Using the information —
1. Reproduce the passage of the text on PyADF and LocVib word for word, everything from "To automate such" down to "the whole molecule.".
2. Name the program packages that the text on PyADF and LocVib gives as the most important ones PyADF is interfaced to.
3. Extend the text on PyADF and LocVib, picking up after its last sentence.

Document section —
● ● ● ● ● ● ●
In typical applications of quantum chemistry, a single or a few calculations are usually not sufficient. Instead, more complicated workflows are needed, in which a series of interrelated computational tasks is performed. In particular multiscale simulations, which combine different levels of accuracy, require a large number of individual calculations that depend on each other.
To automate such workflows, we have developed PyADF, a scripting framework for quantum chemistry. It handles all steps necessary in a typical workflow in quantum chemistry and is easily extensible. PyADF is written in the Python programming language and is interfaced to a number of different program packages, most importantly ADF, Dalton, Dirac, and NWChem.
The calculation of vibrational spectra of large (bio-)molecules is not only demanding in terms of computational resources, but the resulting spectra are also difficult to analyze: Many close-lying normal modes contribute to each observed peak, and each of these normal modes is usually delocalized over the whole molecule.
To address this problem, we have developed an methodology for localizing normal modesand have shown how this makes an intuitive analysis of calculated vibrational spectra of polypeptides and proteins possible.
LocVib is a set of Python scripts for performing such an analysis in terms of localized vibrations.
● ● ● ● ● ● ●
Dataset content —
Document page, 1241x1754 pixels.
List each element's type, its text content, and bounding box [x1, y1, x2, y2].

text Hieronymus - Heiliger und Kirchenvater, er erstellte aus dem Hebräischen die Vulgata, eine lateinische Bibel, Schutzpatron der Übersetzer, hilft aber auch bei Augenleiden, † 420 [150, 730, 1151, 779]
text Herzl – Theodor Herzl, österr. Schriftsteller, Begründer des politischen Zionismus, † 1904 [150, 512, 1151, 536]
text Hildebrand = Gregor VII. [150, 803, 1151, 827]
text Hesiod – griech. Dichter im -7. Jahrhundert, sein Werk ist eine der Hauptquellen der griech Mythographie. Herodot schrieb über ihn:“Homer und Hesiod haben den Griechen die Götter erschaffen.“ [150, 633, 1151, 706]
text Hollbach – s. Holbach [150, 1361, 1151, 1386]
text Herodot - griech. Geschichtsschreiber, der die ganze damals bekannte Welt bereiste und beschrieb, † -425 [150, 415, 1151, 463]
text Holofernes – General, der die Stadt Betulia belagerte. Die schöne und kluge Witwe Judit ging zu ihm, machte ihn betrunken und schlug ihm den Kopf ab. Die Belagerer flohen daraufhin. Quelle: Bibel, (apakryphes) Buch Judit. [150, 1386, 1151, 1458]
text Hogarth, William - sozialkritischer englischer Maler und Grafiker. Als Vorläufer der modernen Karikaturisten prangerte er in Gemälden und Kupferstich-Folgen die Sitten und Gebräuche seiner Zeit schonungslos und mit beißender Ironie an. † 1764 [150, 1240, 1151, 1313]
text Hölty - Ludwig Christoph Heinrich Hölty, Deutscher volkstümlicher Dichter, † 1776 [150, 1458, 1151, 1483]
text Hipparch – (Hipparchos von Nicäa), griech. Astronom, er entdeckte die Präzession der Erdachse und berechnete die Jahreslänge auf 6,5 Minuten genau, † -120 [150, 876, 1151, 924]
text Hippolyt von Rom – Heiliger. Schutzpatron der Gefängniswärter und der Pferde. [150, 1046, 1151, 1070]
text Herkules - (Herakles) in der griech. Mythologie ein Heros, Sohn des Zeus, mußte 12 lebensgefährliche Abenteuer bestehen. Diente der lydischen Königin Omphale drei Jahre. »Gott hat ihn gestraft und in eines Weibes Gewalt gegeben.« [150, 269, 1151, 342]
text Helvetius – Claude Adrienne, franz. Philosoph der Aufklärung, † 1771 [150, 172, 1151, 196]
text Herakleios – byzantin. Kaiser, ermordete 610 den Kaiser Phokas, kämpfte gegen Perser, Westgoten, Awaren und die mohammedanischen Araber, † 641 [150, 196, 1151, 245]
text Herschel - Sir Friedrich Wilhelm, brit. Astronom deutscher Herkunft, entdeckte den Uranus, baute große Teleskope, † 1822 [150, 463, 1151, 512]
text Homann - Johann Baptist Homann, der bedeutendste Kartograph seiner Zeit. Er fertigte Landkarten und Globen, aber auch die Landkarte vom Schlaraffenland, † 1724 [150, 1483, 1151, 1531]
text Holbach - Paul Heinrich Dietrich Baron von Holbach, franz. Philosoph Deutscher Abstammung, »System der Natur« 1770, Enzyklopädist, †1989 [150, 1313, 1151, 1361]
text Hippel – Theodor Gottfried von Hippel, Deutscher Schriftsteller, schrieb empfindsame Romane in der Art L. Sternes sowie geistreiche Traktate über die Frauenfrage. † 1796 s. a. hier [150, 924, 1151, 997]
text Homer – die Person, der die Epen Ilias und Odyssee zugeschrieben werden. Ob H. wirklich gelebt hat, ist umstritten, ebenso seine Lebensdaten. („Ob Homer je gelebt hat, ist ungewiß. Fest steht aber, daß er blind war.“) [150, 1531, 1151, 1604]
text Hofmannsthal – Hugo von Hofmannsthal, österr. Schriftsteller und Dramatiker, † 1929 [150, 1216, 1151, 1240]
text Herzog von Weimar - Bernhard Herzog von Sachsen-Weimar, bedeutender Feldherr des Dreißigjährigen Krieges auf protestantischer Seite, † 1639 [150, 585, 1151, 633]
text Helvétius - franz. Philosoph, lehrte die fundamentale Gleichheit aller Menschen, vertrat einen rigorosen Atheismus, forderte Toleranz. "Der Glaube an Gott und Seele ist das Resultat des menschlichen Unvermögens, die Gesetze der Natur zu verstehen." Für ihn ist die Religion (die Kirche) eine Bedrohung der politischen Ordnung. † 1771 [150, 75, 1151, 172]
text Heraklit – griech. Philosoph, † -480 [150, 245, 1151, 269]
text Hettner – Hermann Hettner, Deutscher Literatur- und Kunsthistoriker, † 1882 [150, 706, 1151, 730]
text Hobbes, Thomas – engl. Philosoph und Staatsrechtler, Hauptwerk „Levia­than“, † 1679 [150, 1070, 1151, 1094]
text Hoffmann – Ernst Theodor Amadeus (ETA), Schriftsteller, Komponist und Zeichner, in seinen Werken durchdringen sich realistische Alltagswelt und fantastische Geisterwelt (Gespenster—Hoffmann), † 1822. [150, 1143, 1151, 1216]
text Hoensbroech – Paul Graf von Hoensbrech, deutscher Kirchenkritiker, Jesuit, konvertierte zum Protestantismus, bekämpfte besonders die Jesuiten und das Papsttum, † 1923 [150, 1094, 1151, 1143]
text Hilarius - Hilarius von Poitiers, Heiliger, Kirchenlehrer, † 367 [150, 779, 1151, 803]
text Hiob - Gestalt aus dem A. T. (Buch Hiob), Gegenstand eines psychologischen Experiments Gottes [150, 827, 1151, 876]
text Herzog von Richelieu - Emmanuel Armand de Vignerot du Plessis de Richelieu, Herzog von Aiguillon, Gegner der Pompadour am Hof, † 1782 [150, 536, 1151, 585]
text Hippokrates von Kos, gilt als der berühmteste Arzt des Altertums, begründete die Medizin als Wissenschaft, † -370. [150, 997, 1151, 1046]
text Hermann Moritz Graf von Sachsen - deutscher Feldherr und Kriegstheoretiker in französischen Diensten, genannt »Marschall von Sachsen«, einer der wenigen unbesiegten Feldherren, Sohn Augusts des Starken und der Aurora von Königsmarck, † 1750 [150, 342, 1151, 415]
● ● ● ● ● ● ●
Results —
1.
To automate such workflows, we have developed PyADF, a scripting framework for quantum chemistry. It handles all steps necessary in a typical workflow in quantum chemistry and is easily extensible. PyADF is written in the Python programming language and is interfaced to a number of different program packages, most importantly ADF, Dalton, Dirac, and NWChem.
The calculation of vibrational spectra of large (bio-)molecules is not only demanding in terms of computational resources, but the resulting spectra are also difficult to analyze: Many close-lying normal modes contribute to each observed peak, and each of these normal modes is usually delocalized over the whole molecule.

2. ADF, Dalton, Dirac, and NWChem.

3.
Over the past years, we have contributed mainly to the implementation of the frozen-density embedding (FDE) scheme in ADF. The new implementation that became available in ADF2007, allows for a very flexible setup employing many fragments that can each be treated using different levels of accuracy.
In addition, we have developed implemented a scheme for embedding a wave-function theory (WFT) based description in a DFT environment. This WFT-in-DFT embedding implementation currently relies on ADF for the DFT part as well as for calculating the embedding potential.
Together with Andre Gomes (Lille) and Lucas Visscher (Amsterdam) we are working on the implementation of embedding schemes in DIRAC, that allow to include the effect of an environment described with density-functional theory in the very accurate relativistic calculations possible with DIRAC.